Victorian Registry, Federal Court of Australia (VID634/2010)
ION Limited, an Australian automotive components manufacturer, went into administration in December 2004 leaving debts in excess of $700 million.
Proofs of Debt were filed by Slater and Gordon (funded by IMF) on behalf of investors who purchased shares between October 20, 2003, and 7 December 2004. They alleged that material information concerning the company’s real financial position was withheld.
The claims relied upon the Sons of Gwalia decision, which arose in the context of a legal claim brought by shareholders alleging that the company had engaged in misleading conduct and had failed to comply with its obligations of continuous disclosure under the Corporations Act. Section 563A of the Act operates to defer the recovery of debts owed to “members in their capacity as members” to follow the payment of unsecured creditors.

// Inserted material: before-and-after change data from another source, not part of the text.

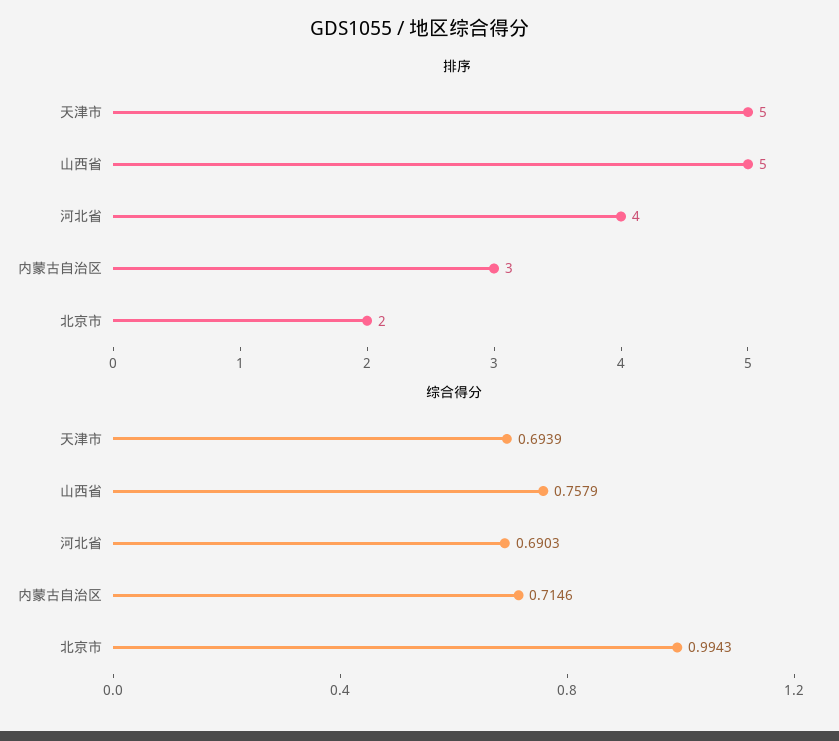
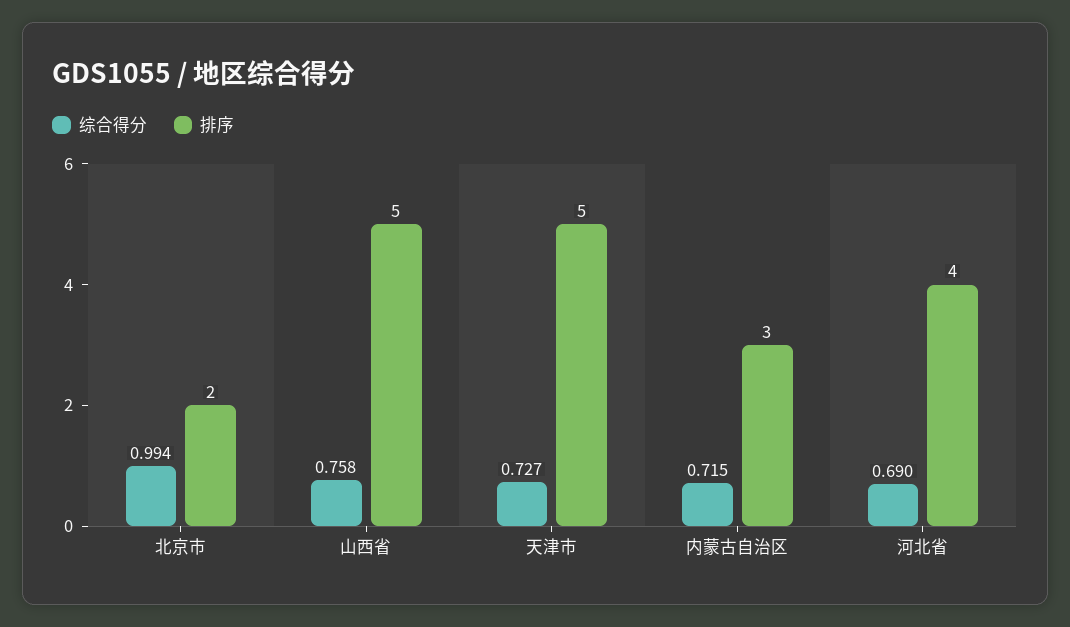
  {
    "排序": {
      "天津市": 5,
      "山西省": 5,
      "河北省": 4,
      "内蒙古自治区": 3,
      "北京市": 2
    },
    "综合得分": {
-     "天津市": 0.6939,
+     "天津市": 0.727,
      "山西省": 0.7579,
      "河北省": 0.6903,
      "内蒙古自治区": 0.7146,
      "北京市": 0.9943
    }
  }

Chief Justice Murray Gleeson said that there was no general principle that “members come last” in an insolvency. Instead, he said that the Act requires, “a line to be drawn between a shareholder claiming in the capacity of a member and a shareholder claiming otherwise than in the capacity of a member…To draw that line it is necessary to analyse the nature of the claim; it is not sufficient to describe its effect on other creditors”.
The Corporations Act provides a right to compensation for people who suffer loss as a result of a company engaging in misleading conduct, or failing to comply with the continuous disclosure obligations contained in the ASX Listing Rules. The High Court found that the legal claims of shareholders alleging breaches of these provisions were not debts owed to those members in that capacity. Accordingly, the shareholders claims were admitted in the liquidation of ION, ranking equally with the other creditors.